During diagnosis, she said, a doctor suspecting osteoporosis would consider the patient’s age, followed by body weight to measure the bone mass density. Treatment besides taking the prescribed medicines included changes in diet and lifestyle, she said.
Used in combating the ailment alendronate was hailed as the best modern medicine by an orthopaedic surgeon, Dr Mohammad Ali Shah, who is also the provincial minister for sports. “Although costly, the agent, given to the patient by drip only once a year, enables the bones to develop more bone tissue in order to overcome the loss,” he said.
Talking about clinical and surgical consideration in osteoporosis, the subject of his lecture, the surgeon showed various slides of x-rays with small and big lacunae, depending on the intensity of the disease.
“Some bad habits to be sorry about later on,” according to the surgeon, “include prolonged periods of inactivity, reading in bed, alcoholism, insomnia, etc. Space travel and long periods of weightlessness may also lead to osteoporosis,” he said while mentioning glandular problems and kidney trouble as the other common causes attributed to the disease.

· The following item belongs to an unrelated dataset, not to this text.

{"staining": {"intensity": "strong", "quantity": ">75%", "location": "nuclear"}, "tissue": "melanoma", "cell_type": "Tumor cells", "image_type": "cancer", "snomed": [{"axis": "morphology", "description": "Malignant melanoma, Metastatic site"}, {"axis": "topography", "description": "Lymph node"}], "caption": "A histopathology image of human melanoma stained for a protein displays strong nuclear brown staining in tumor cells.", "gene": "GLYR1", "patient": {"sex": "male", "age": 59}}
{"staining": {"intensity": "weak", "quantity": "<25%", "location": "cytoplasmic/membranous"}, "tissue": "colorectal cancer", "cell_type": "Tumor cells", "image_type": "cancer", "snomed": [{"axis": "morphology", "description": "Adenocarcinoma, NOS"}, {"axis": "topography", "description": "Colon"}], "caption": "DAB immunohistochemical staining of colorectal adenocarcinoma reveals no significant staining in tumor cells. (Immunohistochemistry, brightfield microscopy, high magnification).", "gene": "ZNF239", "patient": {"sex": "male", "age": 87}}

While, also agreeing on the principle of prevention being better than cure, the expert stressed on staying active by indulging in strenuous exercise that’ll keep the ever going on fight between the osteoblasts (cells responsible for bone formation) and osteoplasts (cells that eat away at the bone) at a healthy balance.
All the three doctors present at the talk agreed on keeping fit through regular exercise, controlling weight and taking Vitamin D as being some of the best preventive measures.
In reply to a question from the audience about players, who have already led very active lives, getting the disease later, Dr Shah said: “When the diet and training changes, the body which was also used to that kind of exertion, has a hard time doing without it.”
KU vice-chancellor Dr Pirzada Qasim, who also presided over the seminar, spoke at the end. While asking the department of health and physical education to organise more such informational seminars on common but serious diseases, he stressed on spreading awareness regarding illnesses such as osteoporosis that affects one in every five women in the world but can be prevented by keeping healthy habits.